The detainees are kept in “conditions we wouldn’t even keep our domestic pets in,” Savitri D. says. Some of the women detained are not given clean underwear; for days or weeks, they have only the undergarments in which they were arrested. But the centers’ critics’ major contentions have to do with access to legal counsel, outdoor spaces and medical care — several detainees have died in the past few years while in custody, allegedly because they were denied medical care. (The Department of Homeland Security neglected to respond to several requests for comment for this article.) I.C.E. detains many immigrants in remote locations, far from their lawyers and families. Hundreds of detainees suffered food poisoning at a center in Washington State, according to the Associated Press. Gottlieb has heard reports of vermin infestation. The quality of the conditions varies by site; some are horrific, some decent — as jails go. They’re better than prisons in Haiti, Gottlieb says, “but they’re still jails.”
‘They Handcuffed Us and Dragged Us By Our Necks’
At Reverend Billy’s rally, Ravi Ragbir, a broad-shouldered Trinidadian with gray hair pulled back into a ponytail, takes the megaphone. He has been released recently, after two years of detention at various centers across the U.S., following a fraud conviction and deportation order, both of which he is fighting. He has been released as part of a new program that monitors immigrants using ankle bracelets and check-ins with a caseworker.
On his own detention center tour, the first stop was 201 Varick Street; he was soon transferred to a facility in Bergen County, N.J., where he spent nine months. He would be shuttled from there back to Varick because that’s where the immigration judges operate. Officials picked up him and other prisoners at 5am. Once there, 10 to 20 detainees would be kept in a single holding cell, where they would spend the entire day — until around 5pm — while each got a hearing in front of a judge.

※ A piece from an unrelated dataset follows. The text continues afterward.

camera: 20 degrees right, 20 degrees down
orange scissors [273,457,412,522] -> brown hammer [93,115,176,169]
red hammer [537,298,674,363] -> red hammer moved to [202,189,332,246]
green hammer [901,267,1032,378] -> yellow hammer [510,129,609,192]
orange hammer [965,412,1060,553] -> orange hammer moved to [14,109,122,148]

“When you are in front of the judge, you are actually shackled, hands and feet together around the stomach,” Ragbir says. “This is a matter of, for example, bankruptcy. It’s not criminal. It is a civil matter. And you are shackled.” In an orange jumpsuit, to boot. “So right away everyone sees you as you are wrong.”

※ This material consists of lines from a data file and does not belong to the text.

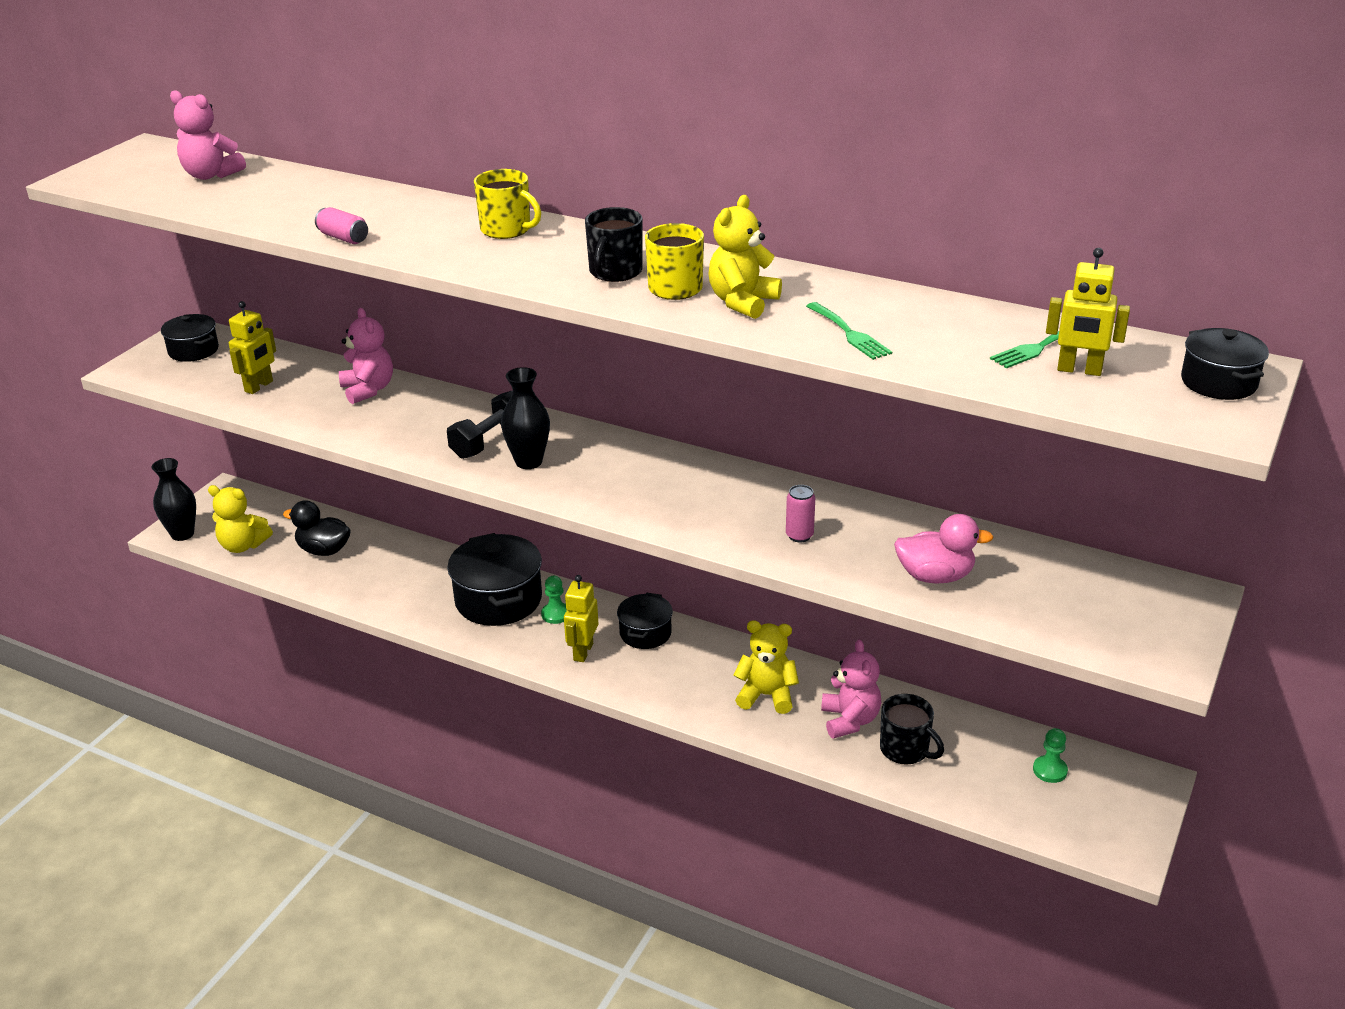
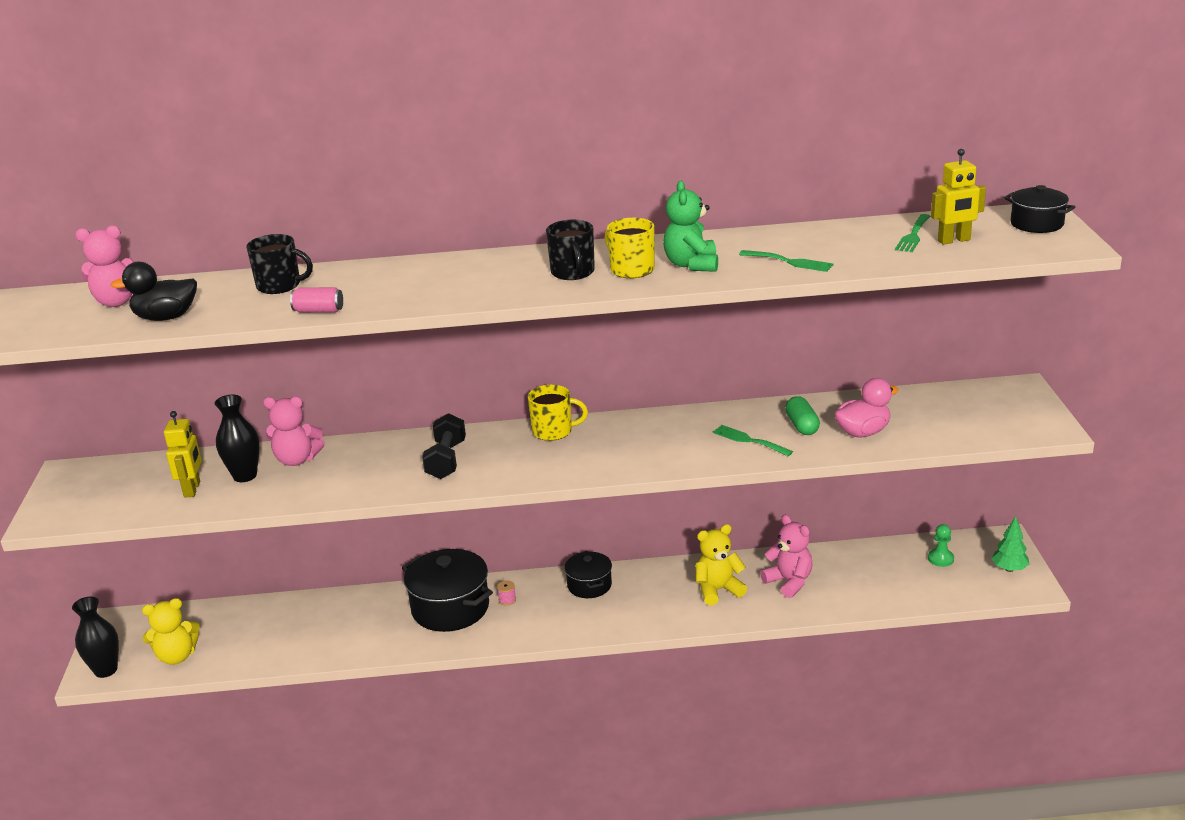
camera: 30 degrees left, 5 degrees down
black pot [161,314,219,362] -> none
black duck [283,500,351,556] -> black duck moved to [110,262,197,321]
pink teddy bear [339,308,393,404] -> pink teddy bear turned 150 degrees clockwise [263,397,325,466]
yellow mug [474,169,541,239] -> yellow mug moved to [528,385,588,441]
black vase [501,367,550,469] -> black vase moved to [215,395,260,482]
green pawn [541,576,567,624] -> pink spool [497,580,516,605]
yellow robot [564,575,599,662] -> none
yellow teddy bear [708,195,782,319] -> green teddy bear [663,181,718,272]
pink can [786,485,815,542] -> green fork [712,425,793,456]
black mug [880,694,944,765] -> black mug moved to [246,234,313,294]
none -> green capsule [785,396,820,435]
none -> green tree [991,516,1030,572]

Ragbir saw Judge Alan A. Vomacka — “a really, really nasty guy” — whom the 2nd U.S. Circuit Court of Appeals once removed from an immigration case for “an impermissible reliance on preconceived assumptions about homosexuality and homosexuals.” Vomacka denied almost 96 percent of the asylum cases he heard in the first half of the decade, one of the highest rates in the country, according to The National Law Journal. “He told my attorney, ‘shut up,'” Ragbir says.
In Bergen, Ragbir moved to an all-steel annex where the guards, more than once, shut off the air-conditioning. “Just to mess with us.” Once the air-conditioner broke for three nights. “This is a place without any air, no ventilation,” he says. “This is when it was summer. Ninety-something degrees out here. Can you imagine what it was in there?” The cell-doors were closed, cells the detainees shared with a fellow prisoner. Ragbir compared them in size to two of the concrete planters that barricade the Varick Street facility.